In some areas the Prairie Lizard shares with the Red-lipped Plateau Lizard a type of distribution known as parapatric overlap where the ranges of the two lizards lie adjacent to each other, but the ranges do not intergrade or overlap. It is easily distinguished from the Red-lipped Lizard by lacking the reddish orange coloration on the lips and chin, by the lack of blue throat patches, and by having distinct white longitudinal stripes along the body rather than a pattern of black dorsolateral zigzag markings. It is identified from the Sagebrush Lizard, with whom it may share habitat with in sympatric overlap, by lacking the black-white-black stripe and granular scales on the back of the thigh and by missing the black shoulder patch. It also shares sympatric overlap with the Earless Lizard and is distinguished from them by having a distinct ear opening, prominent white dorsolateral stripes, and a longer tail.
They are small to medium sized lizards with snout-vent lengths of about 2 inches.

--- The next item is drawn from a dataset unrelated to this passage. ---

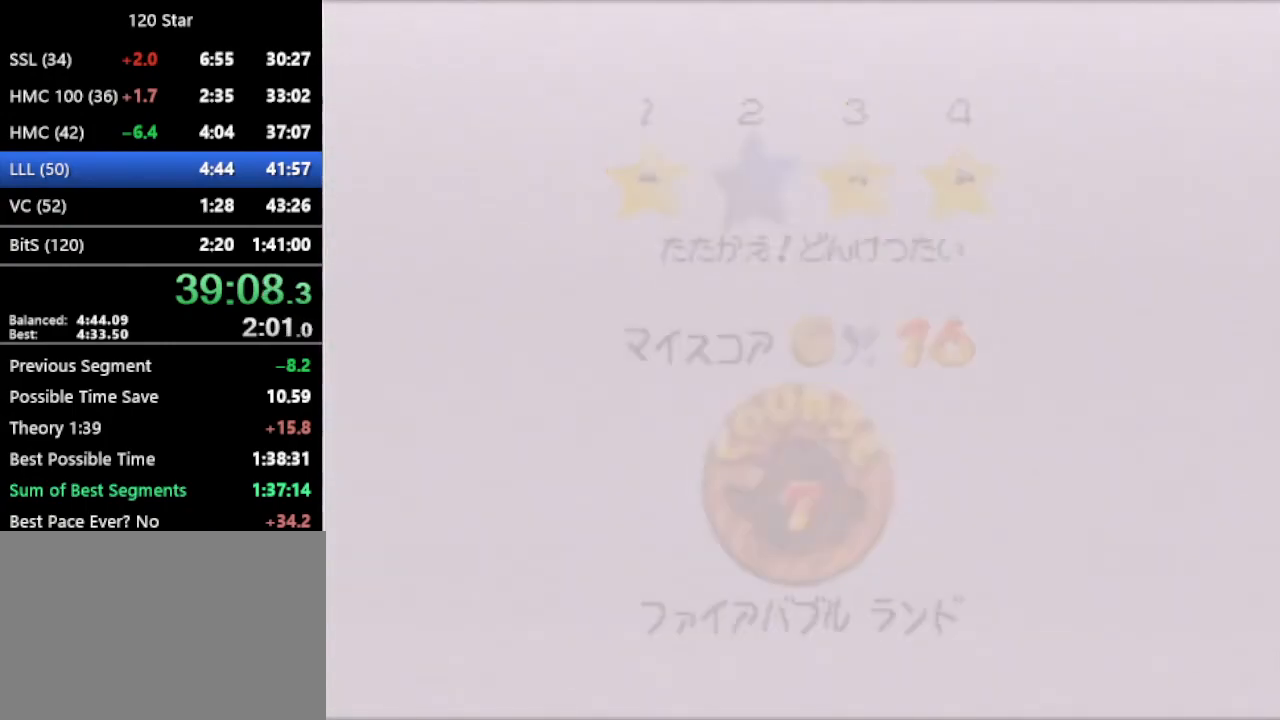
{"buttons": [], "left_stick": "up", "events": [[500, "left_stick", "up"]]}
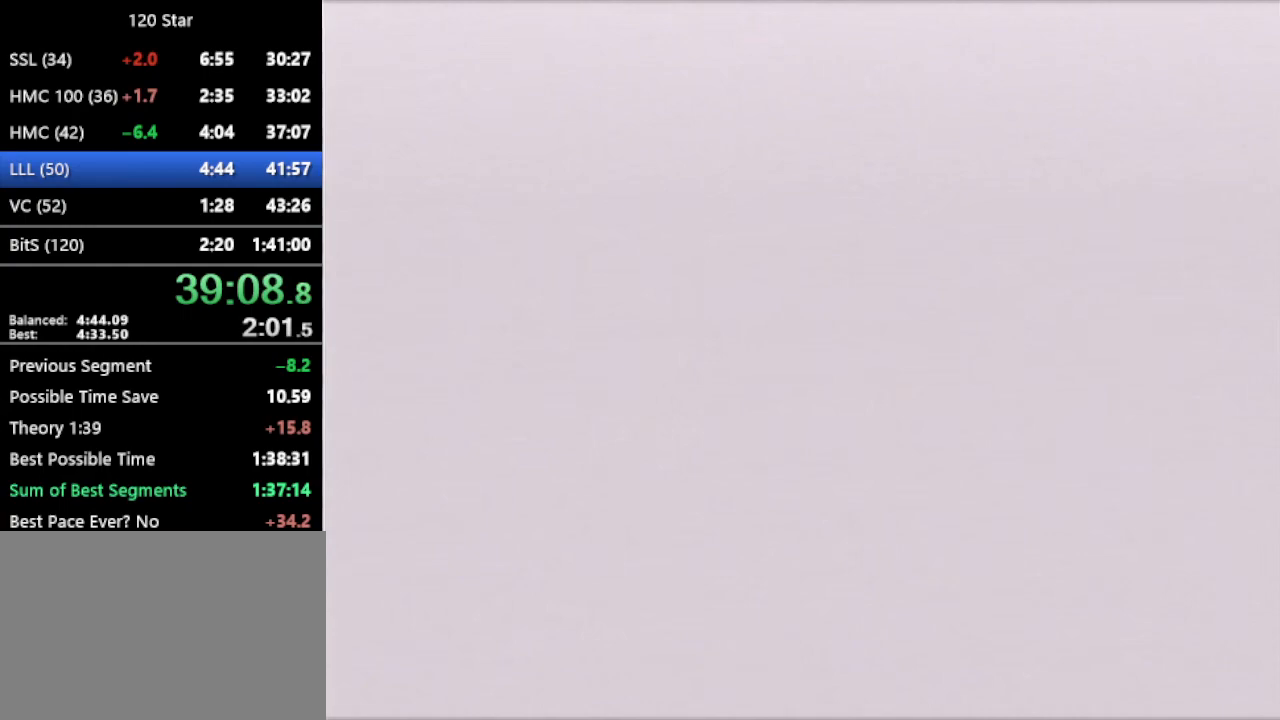
{"buttons": [], "left_stick": "up", "events": [[67, "R1", "down"], [100, "C_DOWN", "down"], [334, "C_DOWN", "up"], [367, "R1", "up"]]}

Their dorsal surface is made of overlapping and weakly keeled scales; the ventral scales are smooth, somewhat overlapping, and polygonal or lance shaped. They have a grayish, brown, or tan background with a pair of distinct pale or white dorsolateral stripes running from behind the eye to the base of the tail; there are often black spots or squiggles scattered on either side of these stripes. They also have a wider gray stripe running midline down the back. The belly is white. Neither sex has throat patches but males do have black-bordered, blue patches along the sides of the abdomen.
Clutch size is 4-8 eggs and, depending on the age and breeding condition, females usually lay two and sometimes three clutches from mid May through mid July. Hatchlings begin to appear in late July through September. Sexual maturity is reached in the 2nd year.